On Sat, Mar 22, 2008 at 1:42 PM, Garrett Smith <[EMAIL PROTECTED]> wrote:
>  Array generic methods will be safer if they check their args and throw
>  an error - InvalidArgumentError, TypeError, UnlikeError - (whatever).
>
>  Invalid: (this will crash Firefox with endless loop):-
>  Array.forEach( { length : -1, "0": 12 }, iter );

Well, really a loop to 0xffffffff, just as the ES3 generics will do.
Many ES3 Array.prototype methods explicitly specified to be generic
(see the NOTEs for join, concat, pop, push, reverse, shift, slice,
unshift, sort, splice in 15.4.4.*) and I don't see why forEach would
be different; that generic nature is very useful when operating on DOM
NodeLists, ES3 argument objects, and so forth.

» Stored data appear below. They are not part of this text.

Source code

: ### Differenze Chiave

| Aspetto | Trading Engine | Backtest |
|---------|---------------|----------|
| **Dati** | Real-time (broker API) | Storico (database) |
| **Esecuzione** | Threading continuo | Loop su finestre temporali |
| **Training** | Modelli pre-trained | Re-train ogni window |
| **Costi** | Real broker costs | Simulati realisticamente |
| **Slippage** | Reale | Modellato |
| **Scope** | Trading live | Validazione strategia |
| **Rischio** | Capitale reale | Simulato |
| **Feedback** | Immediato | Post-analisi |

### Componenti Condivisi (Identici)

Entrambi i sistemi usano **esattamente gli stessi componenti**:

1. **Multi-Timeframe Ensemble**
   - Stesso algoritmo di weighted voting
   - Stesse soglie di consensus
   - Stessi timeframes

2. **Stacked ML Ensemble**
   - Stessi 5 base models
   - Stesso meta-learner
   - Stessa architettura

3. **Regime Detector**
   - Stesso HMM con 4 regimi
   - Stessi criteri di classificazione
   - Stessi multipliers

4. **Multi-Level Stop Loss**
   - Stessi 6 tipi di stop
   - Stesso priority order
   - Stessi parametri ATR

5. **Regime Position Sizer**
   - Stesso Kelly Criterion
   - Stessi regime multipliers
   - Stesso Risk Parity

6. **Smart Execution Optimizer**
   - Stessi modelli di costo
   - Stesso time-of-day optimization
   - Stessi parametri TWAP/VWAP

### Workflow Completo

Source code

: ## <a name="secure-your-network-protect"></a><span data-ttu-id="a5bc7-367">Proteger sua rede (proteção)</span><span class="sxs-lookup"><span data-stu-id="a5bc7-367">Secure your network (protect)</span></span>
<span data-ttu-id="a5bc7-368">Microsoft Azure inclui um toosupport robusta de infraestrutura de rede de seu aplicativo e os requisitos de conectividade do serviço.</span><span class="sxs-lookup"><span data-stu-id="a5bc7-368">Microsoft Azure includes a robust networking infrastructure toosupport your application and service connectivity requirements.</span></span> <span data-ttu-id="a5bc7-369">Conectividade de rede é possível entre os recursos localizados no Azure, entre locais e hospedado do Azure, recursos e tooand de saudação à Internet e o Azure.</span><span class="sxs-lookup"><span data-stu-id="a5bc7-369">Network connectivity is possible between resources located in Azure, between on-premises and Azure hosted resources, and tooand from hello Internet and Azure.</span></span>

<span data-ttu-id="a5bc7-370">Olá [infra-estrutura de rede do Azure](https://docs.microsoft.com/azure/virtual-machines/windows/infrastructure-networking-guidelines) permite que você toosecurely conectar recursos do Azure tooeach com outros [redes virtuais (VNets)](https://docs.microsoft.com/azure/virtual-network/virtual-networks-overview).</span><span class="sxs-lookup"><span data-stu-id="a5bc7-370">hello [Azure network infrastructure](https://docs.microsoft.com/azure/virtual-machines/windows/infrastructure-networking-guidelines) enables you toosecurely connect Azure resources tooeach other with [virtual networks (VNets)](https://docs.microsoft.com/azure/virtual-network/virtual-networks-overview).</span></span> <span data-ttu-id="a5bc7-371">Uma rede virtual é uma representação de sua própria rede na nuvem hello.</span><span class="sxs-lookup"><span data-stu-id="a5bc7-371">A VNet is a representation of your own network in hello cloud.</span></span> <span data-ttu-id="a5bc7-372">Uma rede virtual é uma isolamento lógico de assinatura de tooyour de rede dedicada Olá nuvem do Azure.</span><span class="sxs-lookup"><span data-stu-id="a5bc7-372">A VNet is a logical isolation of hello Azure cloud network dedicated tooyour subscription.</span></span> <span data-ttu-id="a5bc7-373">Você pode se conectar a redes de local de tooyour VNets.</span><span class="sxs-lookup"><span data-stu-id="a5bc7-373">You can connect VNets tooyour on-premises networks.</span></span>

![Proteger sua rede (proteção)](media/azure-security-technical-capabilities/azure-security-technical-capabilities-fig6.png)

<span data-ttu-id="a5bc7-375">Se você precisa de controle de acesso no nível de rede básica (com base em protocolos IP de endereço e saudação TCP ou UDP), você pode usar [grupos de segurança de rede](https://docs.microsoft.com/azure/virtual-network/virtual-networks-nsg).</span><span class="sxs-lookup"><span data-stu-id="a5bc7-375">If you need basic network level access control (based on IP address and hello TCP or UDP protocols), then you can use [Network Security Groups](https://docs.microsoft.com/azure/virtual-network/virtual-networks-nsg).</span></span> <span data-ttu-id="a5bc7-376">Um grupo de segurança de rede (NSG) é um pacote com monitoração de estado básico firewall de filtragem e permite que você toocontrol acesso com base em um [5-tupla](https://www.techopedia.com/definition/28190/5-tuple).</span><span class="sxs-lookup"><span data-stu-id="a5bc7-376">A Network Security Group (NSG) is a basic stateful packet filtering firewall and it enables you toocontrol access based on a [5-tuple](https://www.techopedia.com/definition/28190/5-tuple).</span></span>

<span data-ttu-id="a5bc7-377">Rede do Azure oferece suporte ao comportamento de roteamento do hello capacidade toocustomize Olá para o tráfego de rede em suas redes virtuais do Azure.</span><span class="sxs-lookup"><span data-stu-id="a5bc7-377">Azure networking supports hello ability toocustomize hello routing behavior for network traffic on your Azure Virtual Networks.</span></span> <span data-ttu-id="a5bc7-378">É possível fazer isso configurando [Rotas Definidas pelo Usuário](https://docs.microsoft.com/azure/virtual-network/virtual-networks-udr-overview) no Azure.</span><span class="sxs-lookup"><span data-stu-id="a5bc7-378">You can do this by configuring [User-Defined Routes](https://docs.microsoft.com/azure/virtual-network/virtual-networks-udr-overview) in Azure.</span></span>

o = {length:-1, reverse:[].reverse, forEach:[].forEach};
o.reverse()
o.forEach(function () { })
Array.forEach(o, function() { })

In my FF3 nightly all of those are handled the same way: slow script
dialog after a few seconds.  Fx2 doesn't have the same mechanism
bounding "internal" loops, but that's just a bug, and eliminating
script-DoS on the web is pretty Sisyphean.